In a nuclear power plant, heat is generated in the reactor by fissioning  uranium nuclei. The heat produced is absorbed by a "primary circuit" containing water which flows through the reactor. A pressurizer is used to keep this water under high pressure, thus preventing it from boiling. After the hot water of the primary circuit has transferred its energy in the steam generator, a primary pump  pumps it back to the reactor.

The fuel assemblies are part of the reactor core. They are installed in the cylindrical reactor vessel with a hemispherical bottom head and a removable upper head fixed with studs and nuts; the vessel contains the reactor internals designed to support the reactor core, and to provide a passageway for the reactor coolant from the bottom to the top. The reactor vessel is made of manganese molybdenum steel forgings selected for its weldability and its mechanical and radiation resistant properties. Internal surfaces are cladded with stainless steel deposited by welding.

Each reactor core consists of 157 fuel assemblies with fuel rods. These are composed of sintered uranium dioxide fuel pellets contained in a Zircaloy 4 tube, and each end of the tube is sealed by a welded end plug. This tight metal tube allows the heat to be dissipated whilst retaining the fission products. Each assembly contains the fuel rods in a square array bound together by a skeletal frame work composed of top and bottom nozzles, grids and control rod guide thimbles; the latter serve as guide for the rod cluster control assemblies. An in-core instrumentation guide thimble is located in the centre of the assembly.

The heavy metals uranium and plutonium can be used as fissile fuel

Uranium exists naturally in the form of three "isotopes" : an extremely small fraction of U-234, a small amount of U-235 (0.7%) and U-238 (nearly 99%). Whilst the nucleus of U-235 can be split! This is not the case for U-238. In order to obtain enough fissile U-235 in the nuclear fuel to sustain a controlled chain reactor, the natural uranium from the mine is enriched or concentrated to 3-4% U-235; which is the ideal concentration for a self-sustaining controlled chain reaction in a PWR-reactor.

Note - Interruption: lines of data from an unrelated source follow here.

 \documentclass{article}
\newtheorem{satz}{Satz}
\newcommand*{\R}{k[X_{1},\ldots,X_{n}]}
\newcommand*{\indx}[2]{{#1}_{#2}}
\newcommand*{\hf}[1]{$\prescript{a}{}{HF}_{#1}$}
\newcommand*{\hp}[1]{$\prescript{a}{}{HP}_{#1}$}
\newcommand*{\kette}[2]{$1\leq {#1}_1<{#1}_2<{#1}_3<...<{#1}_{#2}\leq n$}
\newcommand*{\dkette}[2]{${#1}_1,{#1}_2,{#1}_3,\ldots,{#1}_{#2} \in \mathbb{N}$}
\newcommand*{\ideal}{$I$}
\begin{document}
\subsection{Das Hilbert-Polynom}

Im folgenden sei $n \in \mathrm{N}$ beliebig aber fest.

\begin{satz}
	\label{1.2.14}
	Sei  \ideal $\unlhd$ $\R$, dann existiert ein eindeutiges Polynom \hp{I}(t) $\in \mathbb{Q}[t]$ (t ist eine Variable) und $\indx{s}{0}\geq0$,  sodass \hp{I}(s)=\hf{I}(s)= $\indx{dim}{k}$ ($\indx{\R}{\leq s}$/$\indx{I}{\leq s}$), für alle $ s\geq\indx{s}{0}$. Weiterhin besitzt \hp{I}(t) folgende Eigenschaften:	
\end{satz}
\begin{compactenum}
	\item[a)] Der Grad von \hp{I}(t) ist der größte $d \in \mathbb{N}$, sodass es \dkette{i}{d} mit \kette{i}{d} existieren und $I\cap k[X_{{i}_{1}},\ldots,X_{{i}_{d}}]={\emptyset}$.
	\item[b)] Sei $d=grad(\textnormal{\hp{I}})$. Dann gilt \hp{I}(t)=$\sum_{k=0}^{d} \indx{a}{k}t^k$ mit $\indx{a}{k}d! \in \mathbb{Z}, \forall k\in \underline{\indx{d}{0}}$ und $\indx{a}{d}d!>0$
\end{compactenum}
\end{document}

Plutonium does not exist naturally. This heavy metal is produced in the nuclear reactor itself when U-238 becomes Pu-239 upon absorption of a neutron. 

Spent fuel is taken out of the reactor after four years and can be recycled in a reprocessing plant. The plutonium can be mixed with uranium to manufacture new fuel assemblies : MOX, "mixed oxide" or a mixture of 93% uranium and 7% plutonium oxide (by weight). This type of recycling saves energy and limits the total quantity of nuclear waste.

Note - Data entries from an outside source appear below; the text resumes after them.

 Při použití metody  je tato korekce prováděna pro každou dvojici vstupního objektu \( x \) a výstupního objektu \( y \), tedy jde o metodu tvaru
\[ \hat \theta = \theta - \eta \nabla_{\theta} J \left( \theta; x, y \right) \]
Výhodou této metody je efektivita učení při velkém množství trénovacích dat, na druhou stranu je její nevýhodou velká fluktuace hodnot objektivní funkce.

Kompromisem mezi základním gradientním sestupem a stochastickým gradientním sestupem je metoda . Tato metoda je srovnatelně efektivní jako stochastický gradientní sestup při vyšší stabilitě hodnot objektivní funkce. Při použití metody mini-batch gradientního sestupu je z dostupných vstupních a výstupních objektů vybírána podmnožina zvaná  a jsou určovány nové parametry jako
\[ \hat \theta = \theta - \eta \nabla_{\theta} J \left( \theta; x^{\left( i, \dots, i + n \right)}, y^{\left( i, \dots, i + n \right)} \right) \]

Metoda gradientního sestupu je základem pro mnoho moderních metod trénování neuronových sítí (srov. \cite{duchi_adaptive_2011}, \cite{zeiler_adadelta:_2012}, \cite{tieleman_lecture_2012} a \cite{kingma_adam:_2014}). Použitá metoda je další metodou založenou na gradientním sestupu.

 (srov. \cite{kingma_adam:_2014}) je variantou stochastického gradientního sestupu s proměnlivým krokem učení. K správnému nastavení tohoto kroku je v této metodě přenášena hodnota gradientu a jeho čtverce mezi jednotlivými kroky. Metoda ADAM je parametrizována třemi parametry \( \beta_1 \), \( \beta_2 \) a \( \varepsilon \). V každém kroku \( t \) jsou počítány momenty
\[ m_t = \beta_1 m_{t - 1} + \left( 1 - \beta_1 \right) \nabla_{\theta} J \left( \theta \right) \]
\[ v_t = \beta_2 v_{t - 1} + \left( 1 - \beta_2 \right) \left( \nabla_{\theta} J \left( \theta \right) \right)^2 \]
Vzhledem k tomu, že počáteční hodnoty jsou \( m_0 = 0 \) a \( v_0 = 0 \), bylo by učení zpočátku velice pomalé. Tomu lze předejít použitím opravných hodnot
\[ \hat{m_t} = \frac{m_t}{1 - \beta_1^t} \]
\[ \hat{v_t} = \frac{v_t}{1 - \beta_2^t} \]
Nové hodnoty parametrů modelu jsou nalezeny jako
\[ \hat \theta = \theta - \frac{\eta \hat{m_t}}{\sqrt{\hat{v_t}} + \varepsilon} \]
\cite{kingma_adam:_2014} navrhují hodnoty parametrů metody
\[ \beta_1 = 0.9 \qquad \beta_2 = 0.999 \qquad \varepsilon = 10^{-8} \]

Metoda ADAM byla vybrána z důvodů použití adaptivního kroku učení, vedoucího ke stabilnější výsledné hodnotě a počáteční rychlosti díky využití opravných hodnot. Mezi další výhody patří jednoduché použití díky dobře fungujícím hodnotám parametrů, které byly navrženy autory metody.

Control rad drive mechanism




Upper head


O-ring seals


Upper support plate


Fuel assemblies


Core barrel


Control rod guide thimble


Guide thimble support plate


Rod cluster control assemblies


Reactor vessel


Core support plate


In-core instrumentation guide thimble



The pressurizer is a cylindrical reservoir connected to the primary circuit and placed at a high level in the reactor building. Its function is to prevent the water in the primary circuit from boiling or evaporating at a temperature of 320°C. To do this, the water must be kept under extremely high pressure: the higher the pressure, the higher the boiling point. Electrical resistance heats the water in the pressurizer to a higher temperature than the operating temperature of the primary circuit. This creates a "steam cushion" at the top of the pressurizer which maintains a constant pressure of approximately 155 bar. The pressure can be decreased by spraying colder water into the pressurizer and thus gradually getting the steam condensed.

Reloading fissile fuel into the reactor

The reactor is controlled by raising or lowering in the core rod cluster control assemblies consisting of neutron absorber rods mainly composed of stainless steel tubes encapsulating silver-indium-cadmium absorber material and sliding into the tubular guide thimble of the fuel assembly. The rod cluster control assemblies are positioned by a separate electro-magnetic drive mechanism hermetically sealed to avoid reactor coolant leakage.

The action of the rod cluster control assemblies allows rapid reactivity variations required for the operation of the nuclear steam supply system, especially in the event of load transients or during reactor start-up; it also allows for immediate reactor shutdown in emergency cases.

Control of the reactor also requires compensation for slow reactivity variations due to the temperature effects, to poisoning by fission products or to fuel depletion. This compensation is obtained by adding or subtracting boric acid, a neutron absorber which is dissolved in the reactor coolant.

Finally, the in-core instrumentation allows to determine the distribution of the axial and radial neutron flux in the various assemblies, and the ex-core instrumentation, permanently monitoring the global neutron flux, supply the operator with all the information he needs for the efficient control of the reactor.